DX: Obviously you’re in a new label situation this time around…
Yung Joc: No I’m not. Where did you get that info from? I’m not on a new label.
DX: The assumption is that you moved from Bad Boy to RCA.
Yung Joc: Yeah, but we can’t call it new anymore. I’ve been signed over here at RCA for almost four years. When I left Bad Boy, that’s where I went. So I’ve been over here. I guess it’s new from Bad Boy, but I thought you meant new like I just did a new deal or something. I can’t even call it a new deal.
DX: Fair enough. Between four years at RCA combined with the time on Bad Boy, what is the biggest lesson you’ve learned both musically and on the business side?

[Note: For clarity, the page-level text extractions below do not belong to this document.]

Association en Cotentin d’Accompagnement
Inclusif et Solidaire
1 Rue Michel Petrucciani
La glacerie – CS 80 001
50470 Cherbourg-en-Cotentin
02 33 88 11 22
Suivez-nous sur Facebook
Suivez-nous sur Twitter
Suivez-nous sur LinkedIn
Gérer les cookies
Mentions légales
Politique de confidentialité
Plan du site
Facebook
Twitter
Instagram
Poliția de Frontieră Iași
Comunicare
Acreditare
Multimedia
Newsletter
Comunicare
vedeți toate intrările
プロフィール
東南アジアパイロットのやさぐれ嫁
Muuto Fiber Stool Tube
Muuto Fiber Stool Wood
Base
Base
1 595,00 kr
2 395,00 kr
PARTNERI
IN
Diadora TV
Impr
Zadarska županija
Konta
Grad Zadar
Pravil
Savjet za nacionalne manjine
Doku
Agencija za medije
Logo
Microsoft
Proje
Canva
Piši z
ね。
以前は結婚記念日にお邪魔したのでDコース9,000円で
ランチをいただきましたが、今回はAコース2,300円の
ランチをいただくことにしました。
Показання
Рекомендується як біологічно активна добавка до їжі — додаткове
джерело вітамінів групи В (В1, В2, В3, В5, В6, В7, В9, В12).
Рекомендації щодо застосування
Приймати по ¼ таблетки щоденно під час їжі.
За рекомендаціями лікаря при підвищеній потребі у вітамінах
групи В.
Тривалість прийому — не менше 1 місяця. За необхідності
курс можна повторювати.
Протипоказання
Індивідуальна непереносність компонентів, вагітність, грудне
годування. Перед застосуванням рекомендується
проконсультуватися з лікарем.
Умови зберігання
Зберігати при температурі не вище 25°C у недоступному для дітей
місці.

Yung Joc: You just gotta keep up with the times, man. And while you’re keeping up with the times, you have to think ahead of the times. These kids be on some other shit. They don’t have the same responsibilities you have. Their mind often has the chance to wander and be lost in any world…imagination. They can do all kinds of shit. They ain’t dealing with paying health insurance, life insurance, taxes, a mortgage, car note and day care. The average kid is thinking about their clothes and a cell phone bill. They’re not dealing with the same shit. So they’re constantly trying to hit the refresh button and be new with the latest.
As an adult, it’s a little different. We live in this world, but we’re constantly dealing with the everyday, real life struggle of adulthood. So I learned that you gotta stay close to these kids. They’re gonna keep you young, keep you in the know and keep that light on you.
I’ve also learned to create allies. It’s the only way to be successful, because you can’t stand alone. People try to say, “Oh, I can do this on my own.” No you can’t. It’s not possible. It’s too many people that have to be touched and connected, so it’s hard for you to do it by yourself. It’s cause and effect, man. You gotta build a foundation and create strong allies.